═════ Document text ═════

1. Std ie normal threads will not locate the part well in TIR. Wobbly.
2. Std threads will not make the part align with the lathe z axis. The part end will not be concentric with the centerline.
3. I feel You will not be able to make 6 parts, of 8 mm D, with a thread of 6 mm and some length for taper, anywhere near accurately.
The part will be very wobbly, as it is extremely long in length/D, for 6 pieces.

It *could* be done.. again imho..
+using a female taper dead center to support the end, improving concentricity to 0.01 mm or so, for one piece, 1 of 6.
+using high precision threads. These will not screw on to normal parts.
Normal dies will be useless. Need to single point the thread or to make a very accurate die.
+using a travelling steady for each part, along with the very accurate threads.

I would suggest turning between centers, one part at a time.
1.
Chop em all off, overlong.
Make a simple fixture, with 2 points, and one end a sliding fit. A drill rod bit, hardened, in a drilled/bored/reamed hole. 10 min job.
A single hammer punch, at one end, and both ends have a divot for turning between centers.
5 secs per piece.

2.
Now..
Turn them between centers, and the threads will be concentric, the tapers will be concentric, etc.
If you need speed and the threads are less important, you can use a die to either start/help or finish the threads, if your lathe cannot make the thread fast enough in passes/work hours/cycle time.
2.1
Alternatively hold them in collets, and part off the HS end against a fixed temp. stop you clamped to the bed, so the rod does not bend.
2.2
Alternatively/optionally part off the TS end against a fixed steady.

Look at turret lathe videos for inspiration.
Some examples by "feel".
A manual turret lathe might take 5-8 secs, per op, for 4-5 ops to drop off finished parts of great accuracy in perhaps 40 secs total cycle time.
The threading would be 1 op, using a box tool.
These are available for about 100€ nos/used/clones, on ebay.

A modern cnc tool like a high speed production lathe (swiss ie sliding bushing), 2-8 secs per part
high speed cnc lathe - 5x3=15 secs, using 2 tools at once
rotary transfer or multi-spindle, 1 sec per part.
 
Maybe some more info regarding the end use.
Total length of the taper will be 15mm
They will be fixed in place with a nut into a slightly oversized hole so they can be moved into the correct position then fixed.
The purpose is to make three pins to engage in holes to ensure alignment of two modules (tubes of my giant binocular) so they always align the same way everytime (some very minute variation allowed) then the tubes can be locked in place with three screws.
 
There is still some missing information, What is the OAL? What is the taper angle? What are the tolerances for "identical" parts? a detailed drawing would be helpful in determining the best strategy.

Swiss screw machines work well for this type of part.

═════ Information given ═════

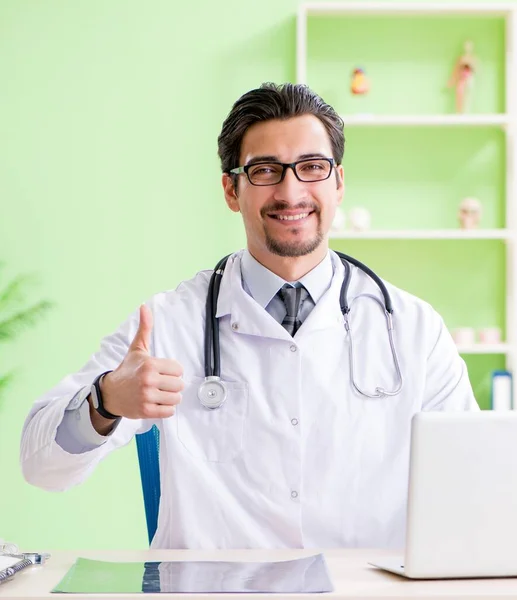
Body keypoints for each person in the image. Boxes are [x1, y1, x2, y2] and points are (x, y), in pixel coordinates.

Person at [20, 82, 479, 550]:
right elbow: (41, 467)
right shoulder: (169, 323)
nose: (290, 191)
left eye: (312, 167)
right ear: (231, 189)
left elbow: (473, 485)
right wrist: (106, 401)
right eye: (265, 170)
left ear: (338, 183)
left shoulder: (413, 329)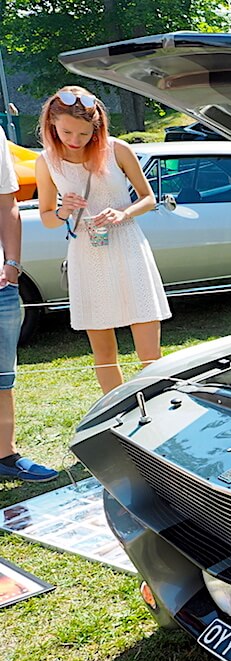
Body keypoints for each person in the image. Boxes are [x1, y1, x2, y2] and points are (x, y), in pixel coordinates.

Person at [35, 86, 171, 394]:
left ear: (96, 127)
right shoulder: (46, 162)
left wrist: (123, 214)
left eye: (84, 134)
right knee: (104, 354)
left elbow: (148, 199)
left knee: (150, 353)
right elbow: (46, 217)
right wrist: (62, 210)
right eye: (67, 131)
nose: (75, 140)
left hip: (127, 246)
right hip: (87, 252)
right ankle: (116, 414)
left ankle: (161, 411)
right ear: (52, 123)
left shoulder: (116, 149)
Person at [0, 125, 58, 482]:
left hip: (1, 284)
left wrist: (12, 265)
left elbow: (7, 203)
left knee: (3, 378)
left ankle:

═════

| Things to do |
- 1) According to the machining discussion, why should the rods be parted off at the HS end against a fixed temporary stop clamped to the bed?
- 2) Continue the machining discussion after its last sentence.
The records are separate material and are not part of the machining discussion.

| Expected results |
- 1) The stop keeps the rod from bending while it is parted off. The rods are already described as very long for their diameter and likely to be wobbly.

- 2)
At the very least, I wouls single point the threads. At least to get a good concentric start and then finish with a die A lot also depends upon the equipment. How much TIR do you have in your collet chuck? At the chuck haws and asome distance out, say 4"?
 
I think your method will work, in particular because you are using a slightly oversized thread mounting hole and then locking the taper pins in place for final alignment. The step shoulder to the thread will set the perpendicular angle, the threaded portion is only used as a retainer not alignment. When cutting the taper, the shoulder will also set the perpendicular angle given that there is a little wiggle room in the threads. As long as the step shoulder is perpendicular, they should be fine. You could cut the taper to a portion of the pin so the final alignment is set by the dowel portion and the receptacle portion is round hole. Probably use something like a 0.001" clearance between the hole and the pin.

You do get some deflection of the parts when holding it only by a 6mm thread, and as others have noted if cutting a full thread with a die there will be some tolerances issues. Wehn possible I use a CNC extended point live center to secure the end furthest from the collet. Normally I cut around 90-95% of threads doing single point and then the finishing thread with an adjustable die sized to the tolerance I need. This can be more difficult for many individuals since metric threads usually require the half-nut needs to remain engaged through this process. I do not see that single point threading is necessary in this case.

If you had the ability to do very precise drilling for the male to female alignment holes, you could recess the shoulder or have a full dimensional base of the taper pin pressed into the piece they mount too, similar to your typical alignment pins.
 
I really like the idea of using the straight shank after the taper to finalise the alignment so I think I will go that way thanks.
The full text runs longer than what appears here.